Top of Provided data

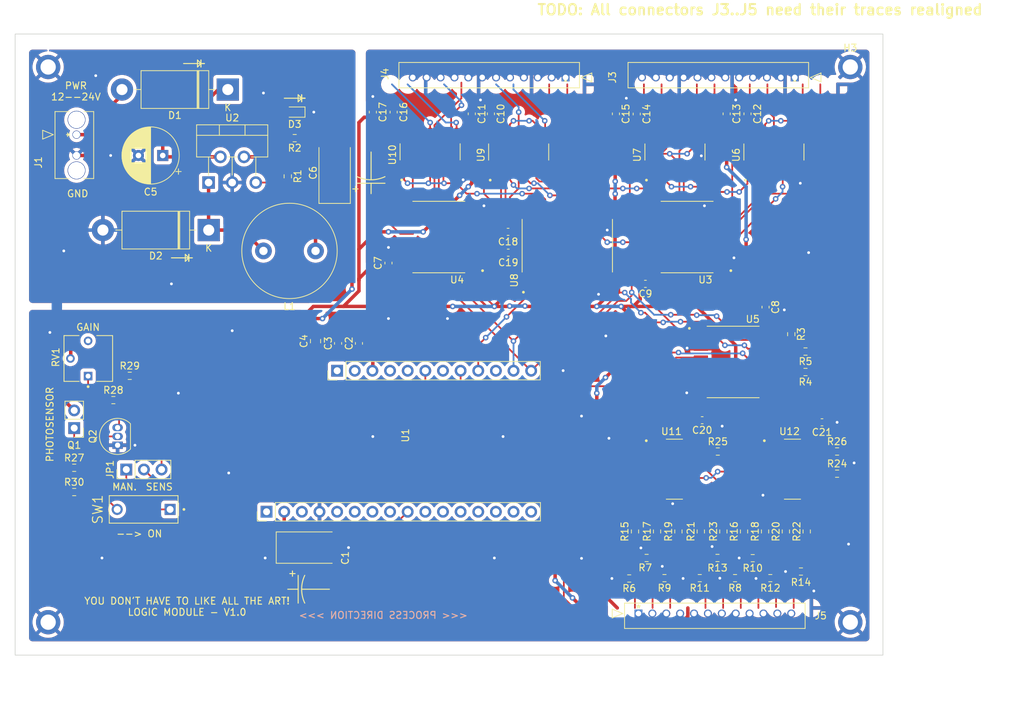
<source format=kicad_pcb>
(kicad_pcb (version 20211014) (generator pcbnew)

  (general
    (thickness 1.6)
  )

  (paper "A4")
  (layers
    (0 "F.Cu" signal)
    (31 "B.Cu" signal)
    (32 "B.Adhes" user "B.Adhesive")
    (33 "F.Adhes" user "F.Adhesive")
    (34 "B.Paste" user)
    (35 "F.Paste" user)
    (36 "B.SilkS" user "B.Silkscreen")
    (37 "F.SilkS" user "F.Silkscreen")
    (38 "B.Mask" user)
    (39 "F.Mask" user)
    (40 "Dwgs.User" user "User.Drawings")
    (41 "Cmts.User" user "User.Comments")
    (42 "Eco1.User" user "User.Eco1")
    (43 "Eco2.User" user "User.Eco2")
    (44 "Edge.Cuts" user)
    (45 "Margin" user)
    (46 "B.CrtYd" user "B.Courtyard")
    (47 "F.CrtYd" user "F.Courtyard")
    (48 "B.Fab" user)
    (49 "F.Fab" user)
    (50 "User.1" user)
    (51 "User.2" user)
    (52 "User.3" user)
    (53 "User.4" user)
    (54 "User.5" user)
    (55 "User.6" user)
    (56 "User.7" user)
    (57 "User.8" user)
    (58 "User.9" user)
  )

  (setup
    (stackup
      (layer "F.SilkS" (type "Top Silk Screen") (color "White"))
      (layer "F.Paste" (type "Top Solder Paste"))
      (layer "F.Mask" (type "Top Solder Mask") (thickness 0.01))
      (layer "F.Cu" (type "copper") (thickness 0.035))
      (layer "dielectric 1" (type "core") (thickness 1.51) (material "FR4") (epsilon_r 4.5) (loss_tangent 0.02))
      (layer "B.Cu" (type "copper") (thickness 0.035))
      (layer "B.Mask" (type "Bottom Solder Mask") (thickness 0.01))
      (layer "B.Paste" (type "Bottom Solder Paste"))
      (layer "B.SilkS" (type "Bottom Silk Screen") (color "White"))
      (copper_finish "ENIG")
      (dielectric_constraints no)
    )
    (pad_to_mask_clearance 0)
    (solder_mask_min_width 0.25)
    (aux_axis_origin 17.05 17.5)
    (grid_origin 17.05 17.5)
    (pcbplotparams
      (layerselection 0x00010fc_ffffffff)
      (disableapertmacros false)
      (usegerberextensions false)
      (usegerberattributes true)
      (usegerberadvancedattributes true)
      (creategerberjobfile true)
      (svguseinch false)
      (svgprecision 6)
      (excludeedgelayer true)
      (plotframeref false)
      (viasonmask false)
      (mode 1)
      (useauxorigin false)
      (hpglpennumber 1)
      (hpglpenspeed 20)
      (hpglpendiameter 15.000000)
      (dxfpolygonmode true)
      (dxfimperialunits true)
      (dxfusepcbnewfont true)
      (psnegative false)
      (psa4output false)
      (plotreference true)
      (plotvalue true)
      (plotinvisibletext false)
      (sketchpadsonfab false)
      (subtractmaskfromsilk false)
      (outputformat 1)
      (mirror false)
      (drillshape 1)
      (scaleselection 1)
      (outputdirectory "")
    )
  )

  (net 0 "")
  (net 1 "GND")
  (net 2 "VDD")
  (net 3 "+BATT")
  (net 4 "+3V3")
  (net 5 "Net-(D1-Pad2)")
  (net 6 "/5V0 (1A) Regulator/VOUT")
  (net 7 "/Button Inputs/btn_in0")
  (net 8 "/Button Inputs/btn_in1")
  (net 9 "/Button Inputs/btn_in2")
  (net 10 "/Button Inputs/btn_in3")
  (net 11 "/Button Inputs/btn_in4")
  (net 12 "/Button Inputs/btn_in5")
  (net 13 "/Button Inputs/btn_in6")
  (net 14 "/Button Inputs/btn_in7")
  (net 15 "/Button Inputs/btn_in8")
  (net 16 "/LED Signal Outputs/s0")
  (net 17 "/LED Signal Outputs/s1")
  (net 18 "/LED Signal Outputs/s2")
  (net 19 "/LED Signal Outputs/s3")
  (net 20 "/LED Signal Outputs/s4")
  (net 21 "/LED Signal Outputs/s5")
  (net 22 "/LED Signal Outputs/s6")
  (net 23 "/LED Signal Outputs/s7")
  (net 24 "/LED Signal Outputs/s8")
  (net 25 "/LED Signal Outputs/s9")
  (net 26 "/LED Signal Outputs/s10")
  (net 27 "/LED Signal Outputs/s11")
  (net 28 "/LED Signal Outputs/s12")
  (net 29 "/LED Signal Outputs/s13")
  (net 30 "/LED Signal Outputs/s14")
  (net 31 "/LED Signal Outputs/s15")
  (net 32 "Net-(R1-Pad2)")
  (net 33 "Net-(D3-Pad2)")
  (net 34 "Net-(R24-Pad1)")
  (net 35 "Net-(R25-Pad1)")
  (net 36 "/SDA")
  (net 37 "/BUTTON_INT_L")
  (net 38 "/SCL")
  (net 39 "unconnected-(U1-Pad1)")
  (net 40 "unconnected-(U1-Pad3)")
  (net 41 "unconnected-(U1-Pad5)")
  (net 42 "unconnected-(U1-Pad6)")
  (net 43 "unconnected-(U1-Pad7)")
  (net 44 "unconnected-(U1-Pad8)")
  (net 45 "Net-(JP1-Pad1)")
  (net 46 "unconnected-(U1-Pad10)")
  (net 47 "unconnected-(U1-Pad11)")
  (net 48 "unconnected-(U1-Pad12)")
  (net 49 "unconnected-(U1-Pad13)")
  (net 50 "unconnected-(U1-Pad14)")
  (net 51 "unconnected-(U1-Pad15)")
  (net 52 "unconnected-(U1-Pad16)")
  (net 53 "unconnected-(U1-Pad19)")
  (net 54 "/LED_EN_L")
  (net 55 "/button8")
  (net 56 "unconnected-(U1-Pad22)")
  (net 57 "unconnected-(U1-Pad24)")
  (net 58 "unconnected-(U1-Pad25)")
  (net 59 "unconnected-(U1-Pad27)")
  (net 60 "unconnected-(U1-Pad28)")
  (net 61 "/button0")
  (net 62 "/button1")
  (net 63 "/button2")
  (net 64 "/button3")
  (net 65 "/button4")
  (net 66 "Net-(R26-Pad1)")
  (net 67 "/button5")
  (net 68 "/button6")
  (net 69 "/button7")
  (net 70 "unconnected-(U3-Pad13)")
  (net 71 "unconnected-(U4-Pad13)")
  (net 72 "/LED Signal Outputs/EN0_L")
  (net 73 "/led0")
  (net 74 "/led1")
  (net 75 "/led2")
  (net 76 "/led3")
  (net 77 "/LED Signal Outputs/EN1_L")
  (net 78 "/led4")
  (net 79 "/led5")
  (net 80 "/led6")
  (net 81 "/led7")
  (net 82 "unconnected-(U8-Pad3)")
  (net 83 "unconnected-(U8-Pad5)")
  (net 84 "unconnected-(U8-Pad7)")
  (net 85 "unconnected-(U8-Pad9)")
  (net 86 "/LED Signal Outputs/EN3_L")
  (net 87 "/LED Signal Outputs/EN2_L")
  (net 88 "/led8")
  (net 89 "/led9")
  (net 90 "/led10")
  (net 91 "/led11")
  (net 92 "/led12")
  (net 93 "/led13")
  (net 94 "/led14")
  (net 95 "/led15")
  (net 96 "unconnected-(U11-Pad12)")
  (net 97 "unconnected-(U12-Pad10)")
  (net 98 "unconnected-(U12-Pad12)")
  (net 99 "/DARK")
  (net 100 "Net-(JP1-Pad3)")
  (net 101 "Net-(Q1-Pad1)")
  (net 102 "Net-(Q2-Pad2)")
  (net 103 "Net-(Q2-Pad3)")
  (net 104 "Net-(R28-Pad1)")
  (net 105 "Net-(R30-Pad2)")
  (net 106 "unconnected-(RV1-Pad3)")
  (net 107 "/Button Inputs/btn_buf0")
  (net 108 "/Button Inputs/btn_buf5")
  (net 109 "/Button Inputs/btn_buf1")
  (net 110 "/Button Inputs/btn_buf6")
  (net 111 "/Button Inputs/btn_buf2")
  (net 112 "/Button Inputs/btn_buf7")
  (net 113 "/Button Inputs/btn_buf3")
  (net 114 "/Button Inputs/btn_buf8")
  (net 115 "/Button Inputs/btn_buf4")
  (net 116 "unconnected-(J1-PadP1)")
  (net 117 "unconnected-(J1-PadP2)")

  (footprint "Capacitor_SMD:C_0603_1608Metric" (layer "F.Cu") (at 71.55 28.75 -90))

  (footprint "Capacitor_Tantalum_SMD:CP_EIA-7343-30_AVX-N" (layer "F.Cu") (at 59.05 91.5))

  (footprint "Capacitor_SMD:C_0603_1608Metric" (layer "F.Cu") (at 119.5 29 -90))

  (footprint "Aaron_TI_Parts:TI_SOIC_D_R-PDSO-G14" (layer "F.Cu") (at 128.975 80.2))

  (footprint "Resistor_SMD:R_0603_1608Metric" (layer "F.Cu") (at 130.85 66.2 180))

  (footprint "Resistor_SMD:R_0603_1608Metric" (layer "F.Cu") (at 57.3 32.5 180))

  (footprint "Resistor_SMD:R_0603_1608Metric" (layer "F.Cu") (at 123.25 93.025 180))

  (footprint "Resistor_SMD:R_0603_1608Metric" (layer "F.Cu") (at 109.475 89.175 90))

  (footprint "Aaron_THT:L_Radial_D13.5mm_P7.50mm" (layer "F.Cu") (at 60.05 48.75 180))

  (footprint "Resistor_SMD:R_0603_1608Metric" (layer "F.Cu") (at 128.8 60.75 -90))

  (footprint "Aaron_TI_Parts:TI_SOIC_DW0016A" (layer "F.Cu") (at 113.8 46.75 180))

  (footprint "LED_SMD:LED_0603_1608Metric" (layer "F.Cu") (at 57.3 28.75 180))

  (footprint "Resistor_SMD:R_0603_1608Metric" (layer "F.Cu") (at 125.025 89.175 90))

  (footprint "Capacitor_SMD:C_0603_1608Metric" (layer "F.Cu") (at 88.025 46 180))

  (footprint "Aaron_TI_Parts:TI_SOIC_D_R-PDSO-G14" (layer "F.Cu") (at 112.05 34.5 90))

  (footprint "Aaron_THT:TRIM_3362P" (layer "F.Cu") (at 27.55 64.25 90))

  (footprint "Capacitor_SMD:C_0603_1608Metric" (layer "F.Cu") (at 122.5 29 -90))

  (footprint "Aaron_TI_Parts:TI_SOIC_DW0016A" (layer "F.Cu") (at 120.4275 64.75))

  (footprint "Resistor_SMD:R_0603_1608Metric" (layer "F.Cu") (at 128.025 89.175 90))

  (footprint "Resistor_SMD:R_0603_1608Metric" (layer "F.Cu") (at 106.3 89.175 90))

  (footprint "Aaron_TI_Parts:TI_SOIC_D_R-PDSO-G14" (layer "F.Cu") (at 76.8 34.475 90))

  (footprint "Resistor_SMD:R_0603_1608Metric" (layer "F.Cu") (at 112.55 89.175 90))

  (footprint "Capacitor_SMD:C_0603_1608Metric" (layer "F.Cu") (at 125.1 56.85 -90))

  (footprint "Resistor_SMD:R_0603_1608Metric" (layer "F.Cu") (at 110.545 95.9 180))

  (footprint "Resistor_SMD:R_0603_1608Metric" (layer "F.Cu") (at 56.3 38 -90))

  (footprint "Package_TO_SOT_THT:TO-92_Inline" (layer "F.Cu") (at 31.7975 76.75 90))

  (footprint "Fiducial:Fiducial_1mm_Mask2mm" (layer "F.Cu") (at 137.3 96.75))

  (footprint "MountingHole:MountingHole_2.2mm_M2_ISO7380_Pad" (layer "F.Cu") (at 21.8 102.25))

  (footprint "Aaron_THT:Molex-MicroLatch-53253-1270" (layer "F.Cu") (at 129.300001 23.75 180))

  (footprint "Diode_THT:D_DO-201AD_P15.24mm_Horizontal" (layer "F.Cu") (at 47.67 25.5 180))

  (footprint "Resistor_SMD:R_0603_1608Metric" (layer "F.Cu") (at 130.195 94.95 180))

  (footprint "Resistor_SMD:R_0603_1608Metric" (layer "F.Cu") (at 131.025 89.175 90))

  (footprint "Aaron_TI_Parts:TI_SOIC_D_R-PDSO-G14" (layer "F.Cu") (at 126.3 34.5 90))

  (footprint "Aaron_THT:CUI-DIP-SW_DS01-254-x-01xx" (layer "F.Cu") (at 35.55 86 90))

  (footprint "Resistor_SMD:R_0603_1608Metric" (layer "F.Cu") (at 25.55 80))

  (footprint "Resistor_SMD:R_0603_1608Metric" (layer "F.Cu") (at 130.85 63.25 180))

  (footprint "Capacitor_SMD:C_0603_1608Metric" (layer "F.Cu") (at 82.8 29 -90))

  (footprint "Capacitor_SMD:C_0603_1608Metric" (layer "F.Cu") (at 85.55 29 -90))

  (footprint "Capacitor_SMD:C_0603_1608Metric" (layer "F.Cu") (at 103.55 29 -90))

  (footprint "Aaron_TI_Parts:TI_SOIC_D_R-PDSO-G14" (layer "F.Cu") (at 89.55 34.5 90))

  (footprint "Resistor_SMD:R_0603_1608Metric" (layer "F.Cu") (at 33.55 66.75))

  (footprint "Diode_THT:D_DO-201AD_P15.24mm_Horizontal" (layer "F.Cu") (at 44.92 45.75 180))

  (footprint "Resistor_SMD:R_0603_1608Metric" (layer "F.Cu") (at 115.775 89.175 90))

  (footprint "Fiducial:Fiducial_1mm_Mask2mm" (layer "F.Cu") (at 136.3 29.5))

  (footprint "Resistor_SMD:R_0603_1608Metric" (layer "F.Cu") (at 122 89.175 90))

  (footprint "Fiducial:Fiducial_1mm_Mask2mm" (layer "F.Cu") (at 25.3 97.25))

  (footprint "Aaron_TI_Parts:TI_SOIC_DW0020A" (layer "F.Cu") (at 96.55 48 90))

  (footprint "Aaron_THT:Molex-MicroLatch-53253-1270" (layer "F.Cu") (at 106.800001 101))

  (footprint "Capacitor_SMD:C_0603_1608Metric" (layer "F.Cu") (at 106.55 29.025 -90))

  (footprint "MountingHole:MountingHole_2.2mm_M2_ISO7380_Pad" (layer "F.Cu") (at 137.3 22.25))

  (footprint "Resistor_SMD:R_0603_1608Metric" (layer "F.Cu") (at 25.55 83.5))

  (footprint "Resistor_SMD:R_0603_1608Metric" (layer "F.Cu")
    (tedit 5F68FEEE) (tstamp b7a2ae26-da33-4e81-a563-708d7b6972d1)
    (at 120.705 95.9 180)
    (descr "Resistor SMD 0603 (1608 Metric), square (rectangular) end terminal, IPC_7351 nominal, (Body size source: IPC-SM-782 page 72, https://www.pcb-3d.com/wordpress/wp-content/uploads/ipc-sm-782a_amendment_1_and_2.pdf), generated with kicad-footprint-generator")
    (tags "resistor")
    (property "Comment" "10K 0603 resistor; +/-1%; 1/10W ")
    (property "MANUFACTURER" "YAEGO")
    (property "MPN" "RC0603FR-0710KL")
    (property "Sheetfile" "button_inputs.kicad_sch")
    (property "Sheetname" "Button Inputs")
    (path "/6c463b66-7d6a-4cf9-b3f0-191f3a7738ed/3216cd88-19f7-4d84-8c70-41487269a598")
    (attr smd)
    (fp_text reference "R8" (at 0 -1.43) (layer "F.SilkS")
      (effects (font (size 1 1) (thickness 0.15)))
      (tstamp f05569b3-6143-4fe4-a78f-67d920e91f17)
    )
    (fp_text value "10K" (at 0 1.43) (layer "F.Fab")
      (effects (font (size 1 1) (thickness 0.15)))
      (tstamp e4c5aa6b-a75e-4fd0-97fb-9ccf912712e8)
    )
    (fp_text user "${REFERENCE}" (at 0 0) (layer "F.Fab")
      (effects (font (size 0.4 0.4) (thickness 0.06)))
      (tstamp d0d3b33b-5670-48ba-8a91-62efcaa81f41)
    )
    (fp_line (start -0.237258 0.5225) (end 0.237258 0.5225) (layer "F.SilkS") (width 0.12) (tstamp 2ef496d7-ab49-4982-9d58-a0c76b781f8d))
    (fp_line (start -0.237258 -0.5225) (end 0.237258 -0.5225) (layer "F.SilkS") (width 0.12) (tstamp c50bf281-2b66-459e-a9e3-1a9500cd5eb0))
    (fp_line (start -1.48 -0.73) (end 1.48 -0.73) (layer "F.CrtYd") (width 0.05) (tstamp 39682296-4e33-40ef-bab8-a76b04d018ef))
    (fp_line (start 1.48 0.73) (end -1.48 0.73) (layer "F.CrtYd") (width 0.05) (tstamp 5492858d-1b8c-4f1a-b061-e929f40eed8a))
    (fp_line (start -1.48 0.73) (end -1.48 -0.73) (layer "F.CrtYd") (width 0.05) (tstamp 6558fe1b-a3c8-432c-ad80-f285a01e900f))
    (fp_line (start 1.48 -0.73) (end 1.48 0.73) (layer "F.CrtYd") (width 0.05) (tstamp 953d45d5-e11a-4df6-a8ea-bd27
... [1459305 chars truncated]
</source>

Bottom of Provided data

What you have to do> Show a copy of each line from the records above in which the string "size" occurs.

Answer to this exercise>
    (descr "Resistor SMD 0603 (1608 Metric), square (rectangular) end terminal, IPC_7351 nominal, (Body size source: IPC-SM-782 page 72, https://www.pcb-3d.com/wordpress/wp-content/uploads/ipc-sm-782a_amendment_1_and_2.pdf), generated with kicad-footprint-generator")
      (effects (font (size 1 1) (thickness 0.15)))
      (effects (font (size 1 1) (thickness 0.15)))
      (effects (font (size 0.4 0.4) (thickness 0.06)))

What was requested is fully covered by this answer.